Launched two years ago, the programme has seen about 30 graduates so far, some of whom the prison management says have become "very successful". "We are teaching them responsibility they can take outside when they leave prison," said Col al Zaabi. "Prisoners are often refused by the rest of the community when they return. We want to minimise this and help them socialise." Eighty prisoners are enrolled in the programme, in which electrical, technical, financial and administrative skills are taught. Any UAE-born male prisoner may enrol. The programme is not available to women.

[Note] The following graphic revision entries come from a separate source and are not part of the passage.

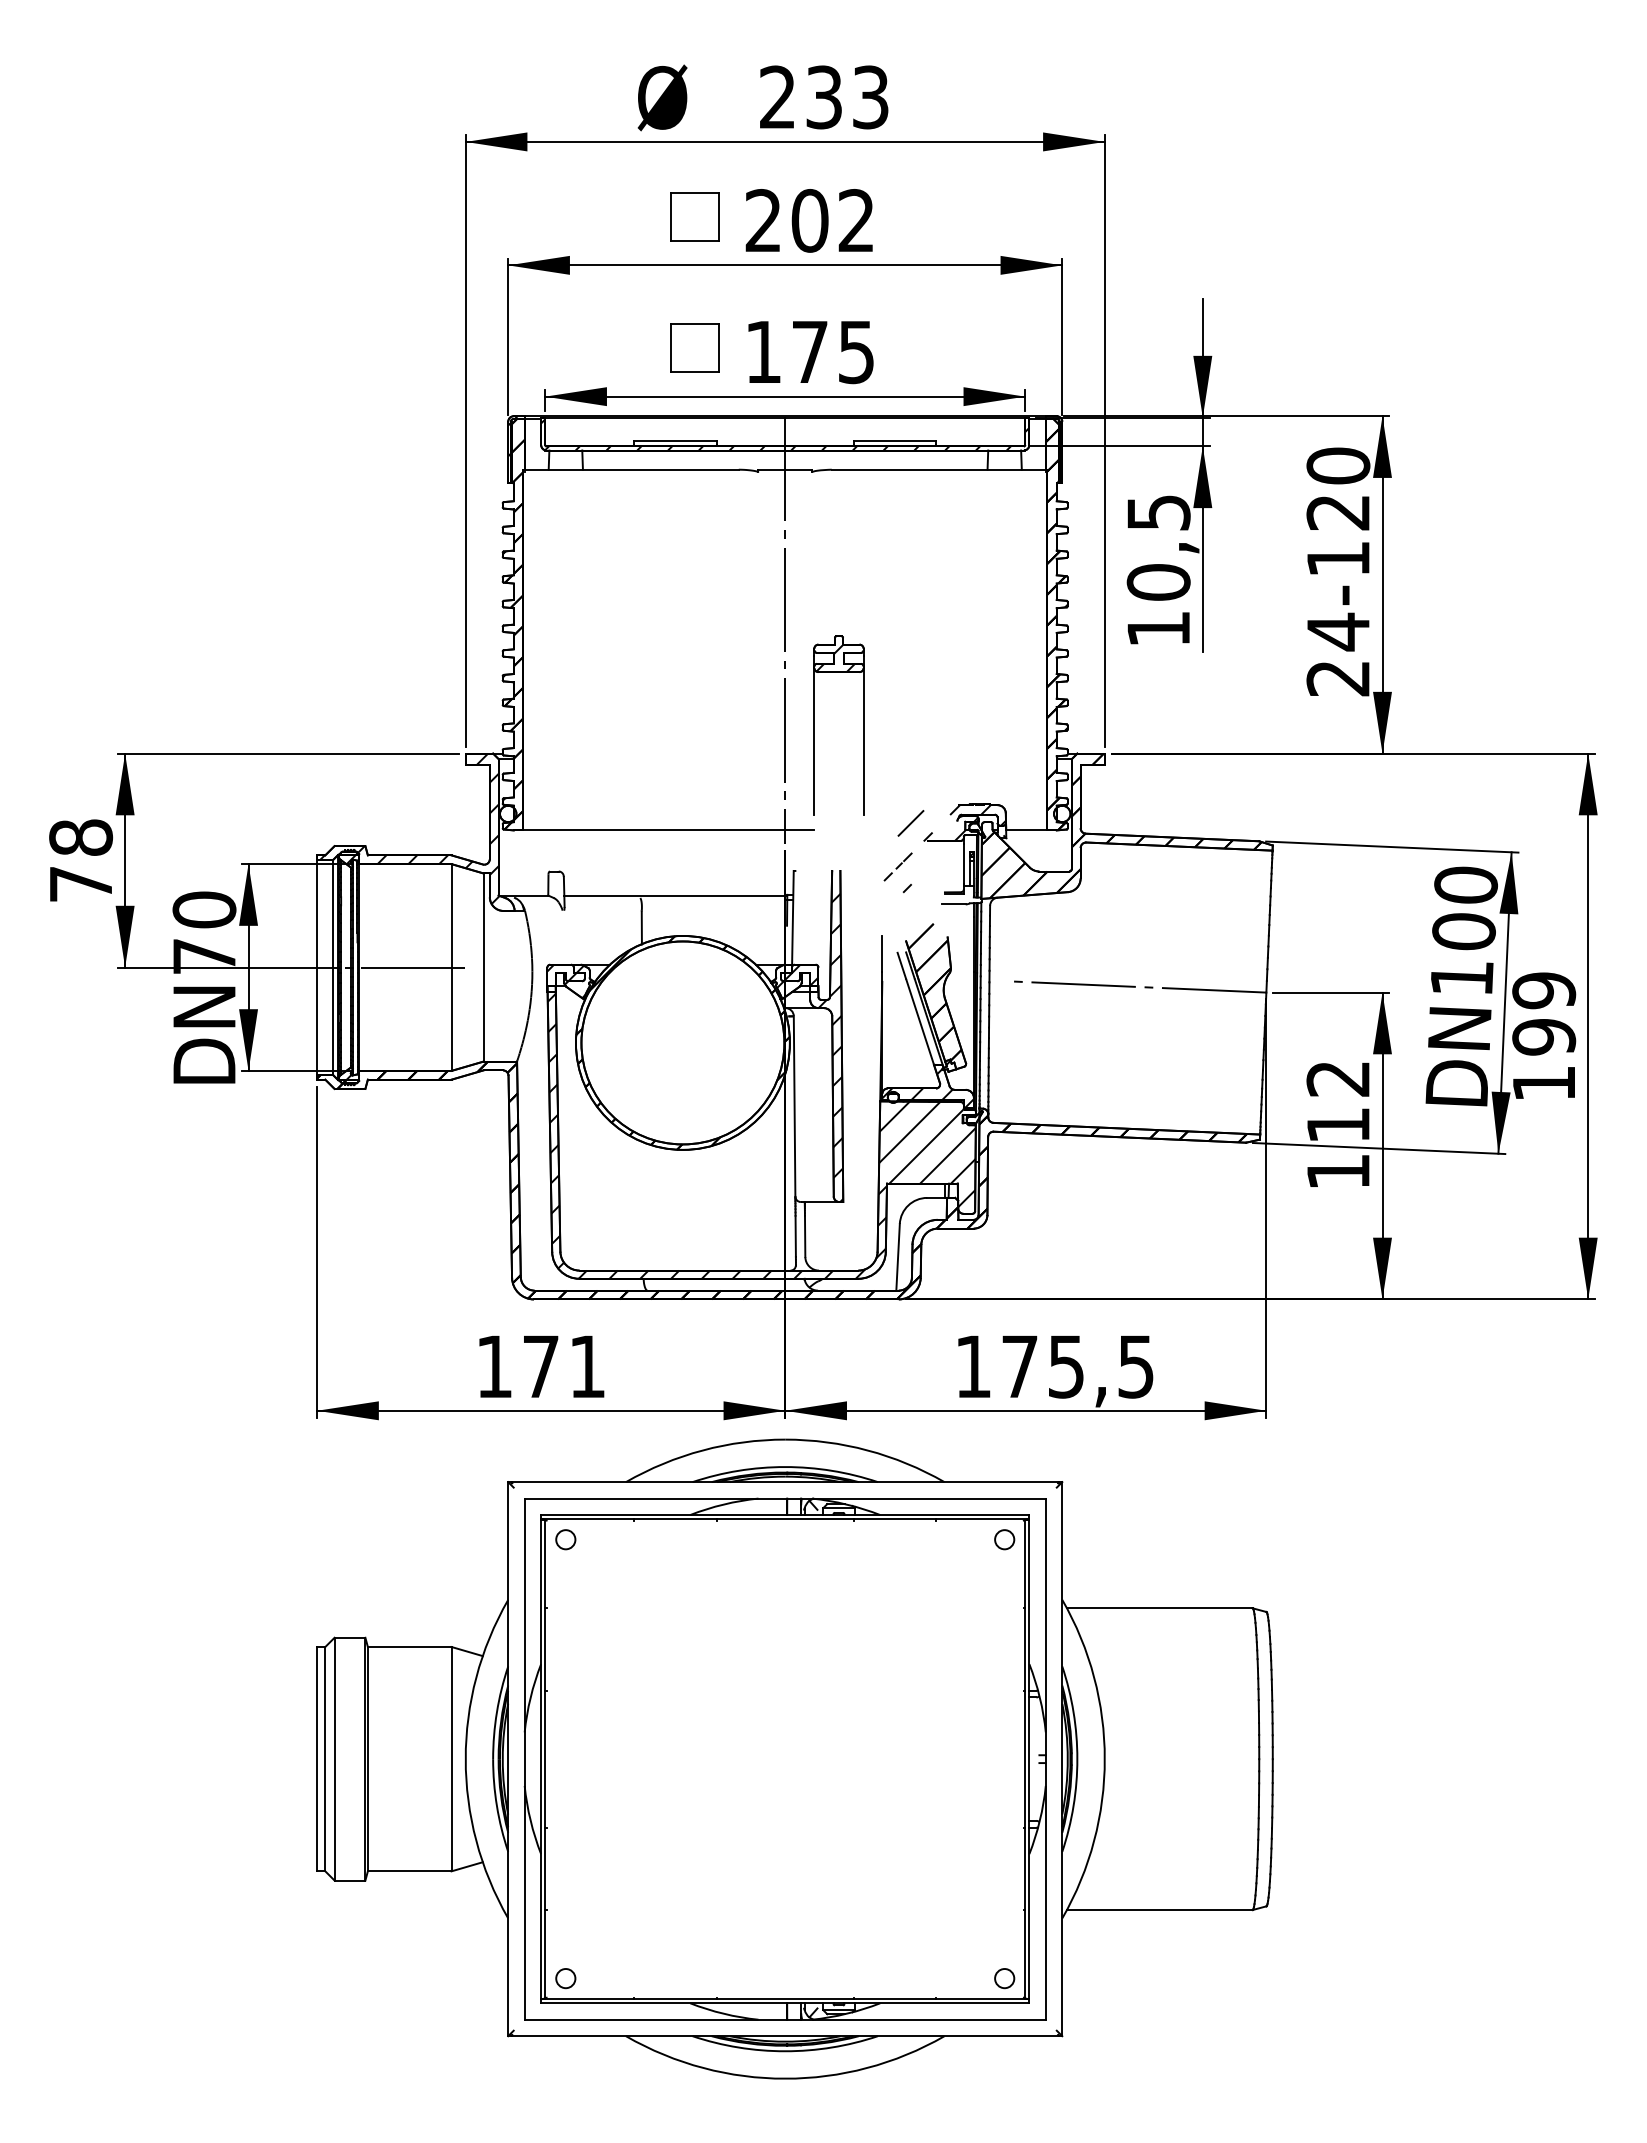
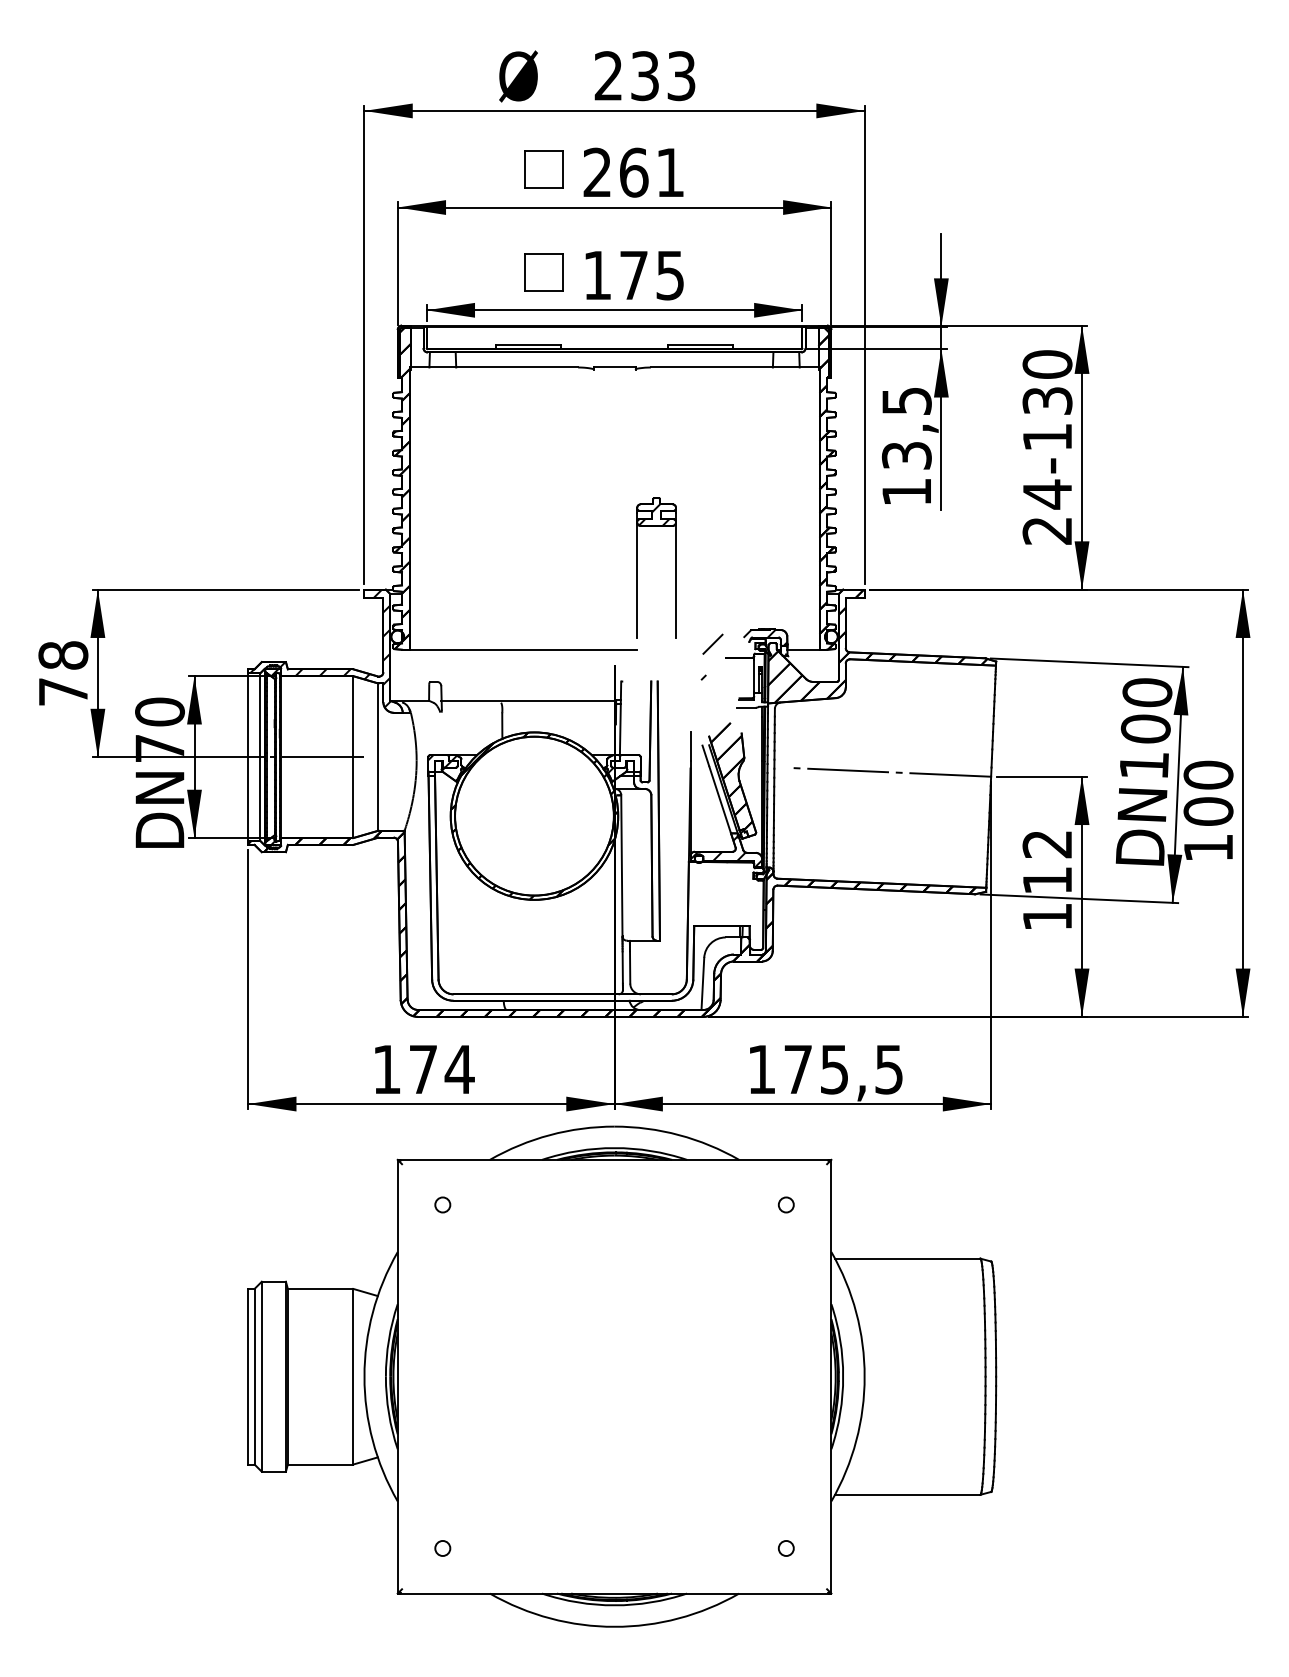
text: (832, 220) -> (651, 172), 202 -> 261
hatch: (785, 434) -> (614, 339), removed
text: (1338, 512) -> (1047, 400), 24-120 -> 24-130
text: (1158, 582) -> (906, 455), 10,5 -> 13,5
line: (785, 630) -> (614, 493), removed
hatch: (931, 854) -> (729, 668), removed
hatch: (800, 974) -> (626, 762), removed
text: (1544, 1013) -> (1208, 793), 199 -> 100
hatch: (830, 1036) -> (649, 811), removed
hatch: (761, 1135) -> (595, 888), removed
text: (587, 1366) -> (459, 1069), 171 -> 174
part: (784, 1758) -> (613, 1376), removed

Al Wathba jail is considering expanding the programme to expatriate prisoners and a decision is expected in the next few months.

The move is the latest measure by the UAE to reintegrate prisoners into society. The country is leading the way among GCC states in adopting a more progressive attitude to the treatment of prisoners and reintegrating them in communities. Khadeja al Otaiba, a social worker at the women's prison, said having inmates mingling together rather than divided on different security levels encouraged them to socialise and discouraged the formation of a negative self-image.

"I talk with [the women] as much as possible," she said. "Most of them come to jail and ask themselves why they [committed] the crime. We try to help them." Prison administrators have been in talks with the independent Khalifa Fund to expand the job opportunities for inmates. The fund was set up to help Emirati nationals begin their own businesses by offering financial resources and advice. No decisions or details have been finalised, but Marwan al Otaiba, the fund's marketing officer, said the programme should be launched in the next two months.